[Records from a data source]
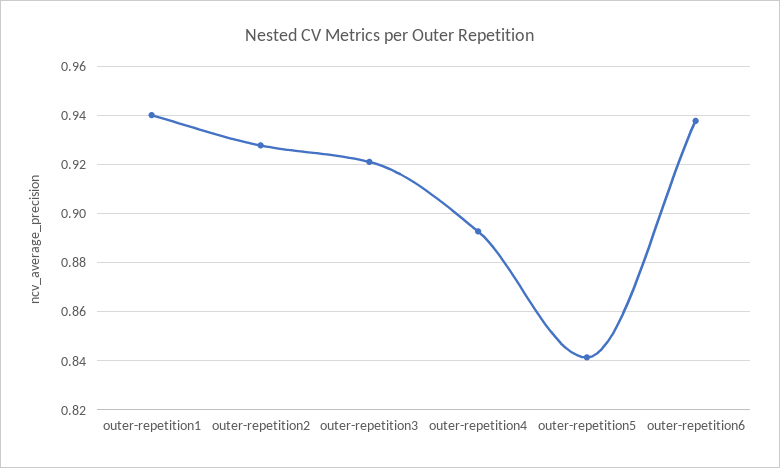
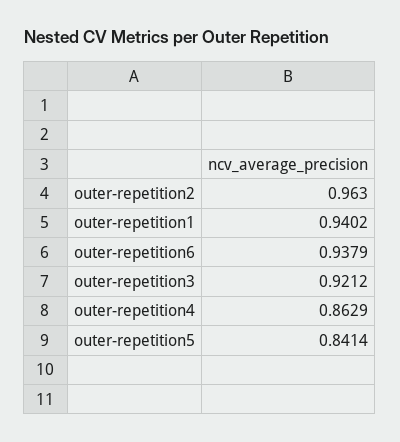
  {
    "outer-repetition1": 0.9402,
-   "outer-repetition2": 0.9275,
+   "outer-repetition2": 0.963,
    "outer-repetition3": 0.9212,
-   "outer-repetition4": 0.8925,
+   "outer-repetition4": 0.8629,
    "outer-repetition5": 0.8414,
    "outer-repetition6": 0.9379
  }

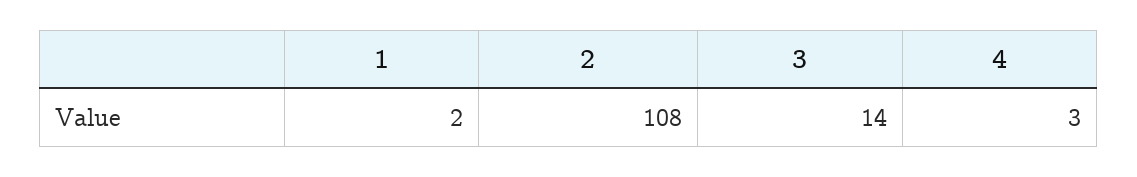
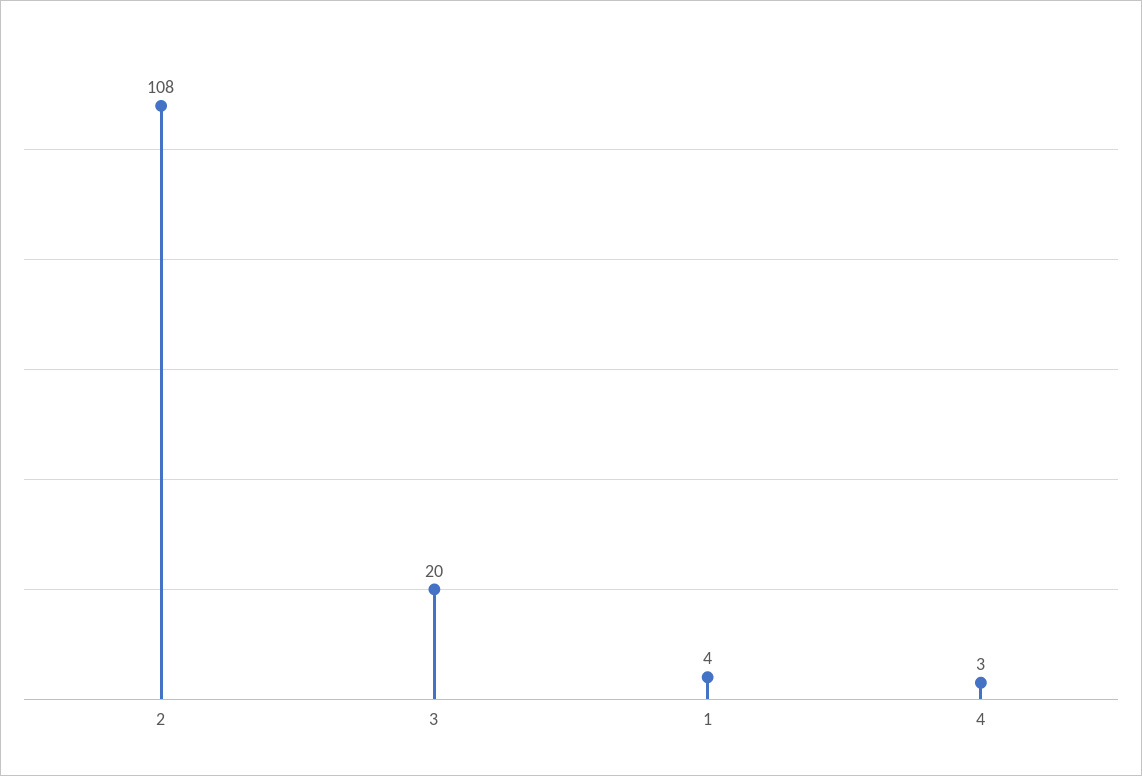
  {
-   "1": 2,
+   "1": 4,
    "2": 108,
-   "3": 14,
+   "3": 20,
    "4": 3
  }

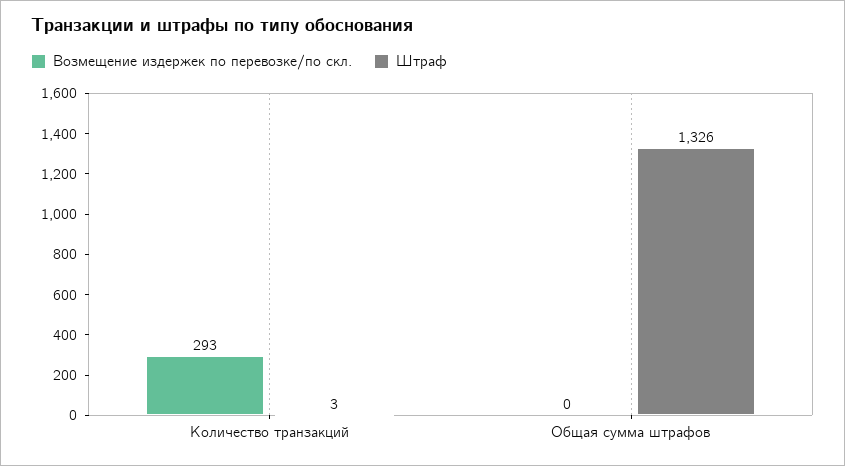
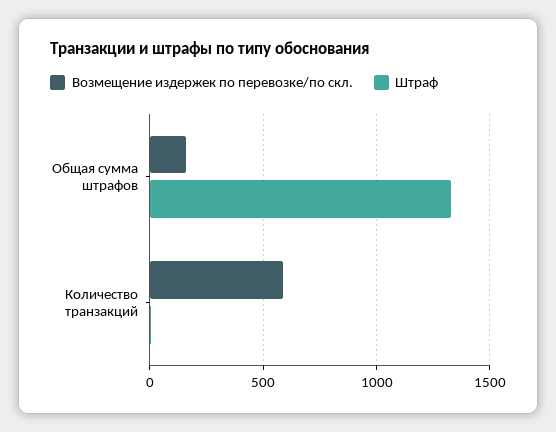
  {
    "Возмещение издержек по перевозке/по скл.": {
-     "Количество транзакций": 293,
+     "Количество транзакций": 600,
-     "Общая сумма штрафов": 0
+     "Общая сумма штрафов": 150
    },
    "Штраф": {
      "Количество транзакций": 3,
      "Общая сумма штрафов": 1326
    }
  }

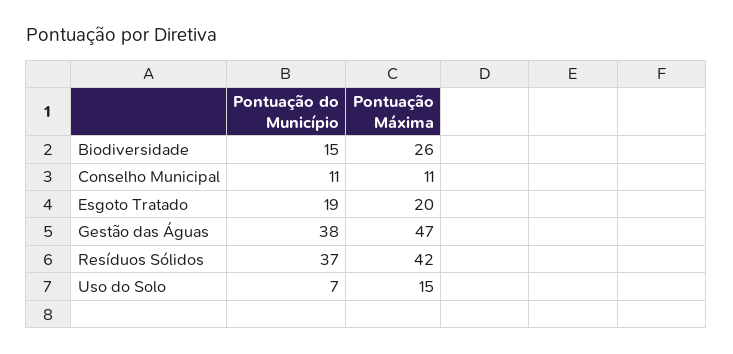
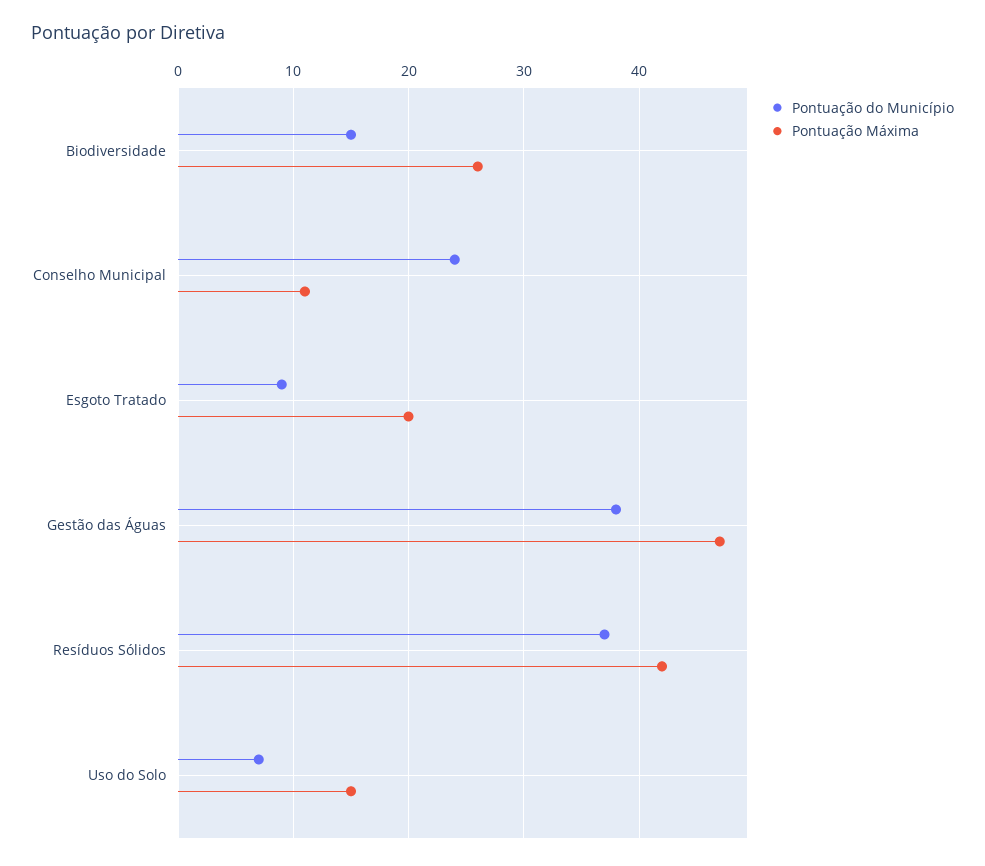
  {
    "Pontuação do Município": {
      "Biodiversidade": 15,
-     "Conselho Municipal": 11,
+     "Conselho Municipal": 24,
-     "Esgoto Tratado": 19,
+     "Esgoto Tratado": 9,
      "Gestão das Águas": 38,
      "Resíduos Sólidos": 37,
      "Uso do Solo": 7
    },
    "Pontuação Máxima": {
      "Biodiversidade": 26,
      "Conselho Municipal": 11,
      "Esgoto Tratado": 20,
      "Gestão das Águas": 47,
      "Resíduos Sólidos": 42,
      "Uso do Solo": 15
    }
  }

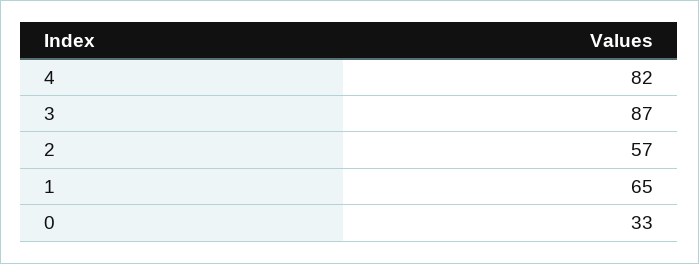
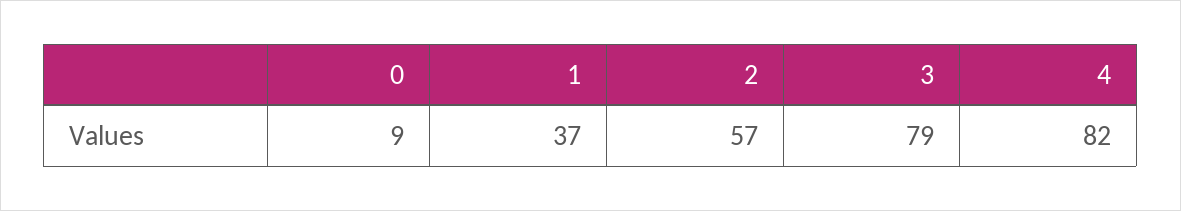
  {
    "4": 82,
-   "3": 87,
+   "3": 79,
    "2": 57,
-   "1": 65,
+   "1": 37,
-   "0": 33
+   "0": 9
  }

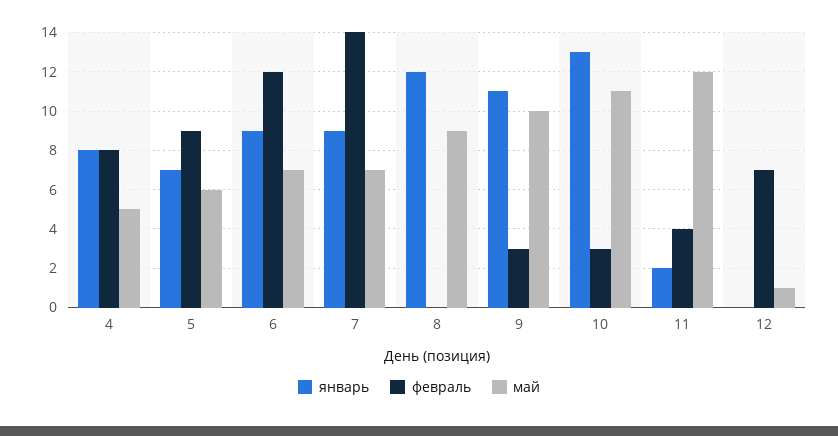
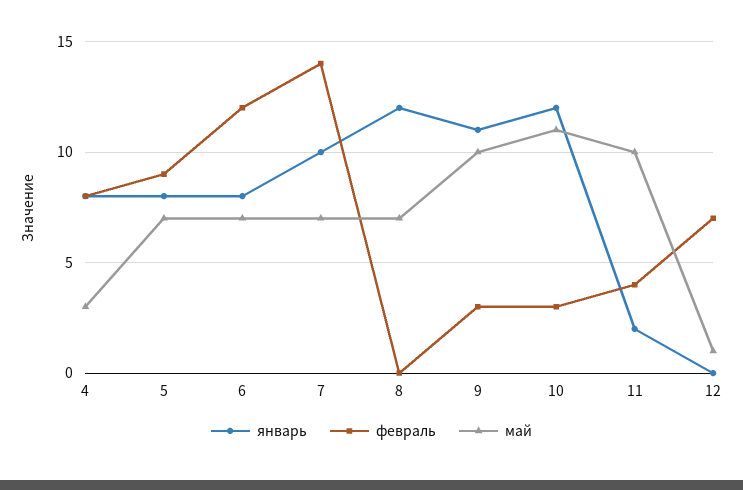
  {
    "январь": {
      "4": 8,
-     "5": 7,
+     "5": 8,
-     "6": 9,
+     "6": 8,
-     "7": 9,
+     "7": 10,
      "8": 12,
      "9": 11,
-     "10": 13,
+     "10": 12,
      "11": 2,
      "12": 0
    },
    "февраль": {
      "4": 8,
      "5": 9,
      "6": 12,
      "7": 14,
      "8": 0,
      "9": 3,
      "10": 3,
      "11": 4,
      "12": 7
    },
    "май": {
-     "4": 5,
+     "4": 3,
-     "5": 6,
+     "5": 7,
      "6": 7,
      "7": 7,
-     "8": 9,
+     "8": 7,
      "9": 10,
      "10": 11,
-     "11": 12,
+     "11": 10,
      "12": 1
    }
  }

TASK STATEMENT -
Could you transcribe the records above exactly, leaving out any pictures?

REPLY TO THE EXERCISE -
  {
    "outer-repetition1": 0.9402,
-   "outer-repetition2": 0.9275,
+   "outer-repetition2": 0.963,
    "outer-repetition3": 0.9212,
-   "outer-repetition4": 0.8925,
+   "outer-repetition4": 0.8629,
    "outer-repetition5": 0.8414,
    "outer-repetition6": 0.9379
  }

  {
-   "1": 2,
+   "1": 4,
    "2": 108,
-   "3": 14,
+   "3": 20,
    "4": 3
  }

  {
    "Возмещение издержек по перевозке/по скл.": {
-     "Количество транзакций": 293,
+     "Количество транзакций": 600,
-     "Общая сумма штрафов": 0
+     "Общая сумма штрафов": 150
    },
    "Штраф": {
      "Количество транзакций": 3,
      "Общая сумма штрафов": 1326
    }
  }

  {
    "Pontuação do Município": {
      "Biodiversidade": 15,
-     "Conselho Municipal": 11,
+     "Conselho Municipal": 24,
-     "Esgoto Tratado": 19,
+     "Esgoto Tratado": 9,
      "Gestão das Águas": 38,
      "Resíduos Sólidos": 37,
      "Uso do Solo": 7
    },
    "Pontuação Máxima": {
      "Biodiversidade": 26,
      "Conselho Municipal": 11,
      "Esgoto Tratado": 20,
      "Gestão das Águas": 47,
      "Resíduos Sólidos": 42,
      "Uso do Solo": 15
    }
  }

  {
    "4": 82,
-   "3": 87,
+   "3": 79,
    "2": 57,
-   "1": 65,
+   "1": 37,
-   "0": 33
+   "0": 9
  }

  {
    "январь": {
      "4": 8,
-     "5": 7,
+     "5": 8,
-     "6": 9,
+     "6": 8,
-     "7": 9,
+     "7": 10,
      "8": 12,
      "9": 11,
-     "10": 13,
+     "10": 12,
      "11": 2,
      "12": 0
    },
    "февраль": {
      "4": 8,
      "5": 9,
      "6": 12,
      "7": 14,
      "8": 0,
      "9": 3,
      "10": 3,
      "11": 4,
      "12": 7
    },
    "май": {
-     "4": 5,
+     "4": 3,
-     "5": 6,
+     "5": 7,
      "6": 7,
      "7": 7,
-     "8": 9,
+     "8": 7,
      "9": 10,
      "10": 11,
-     "11": 12,
+     "11": 10,
      "12": 1
    }
  }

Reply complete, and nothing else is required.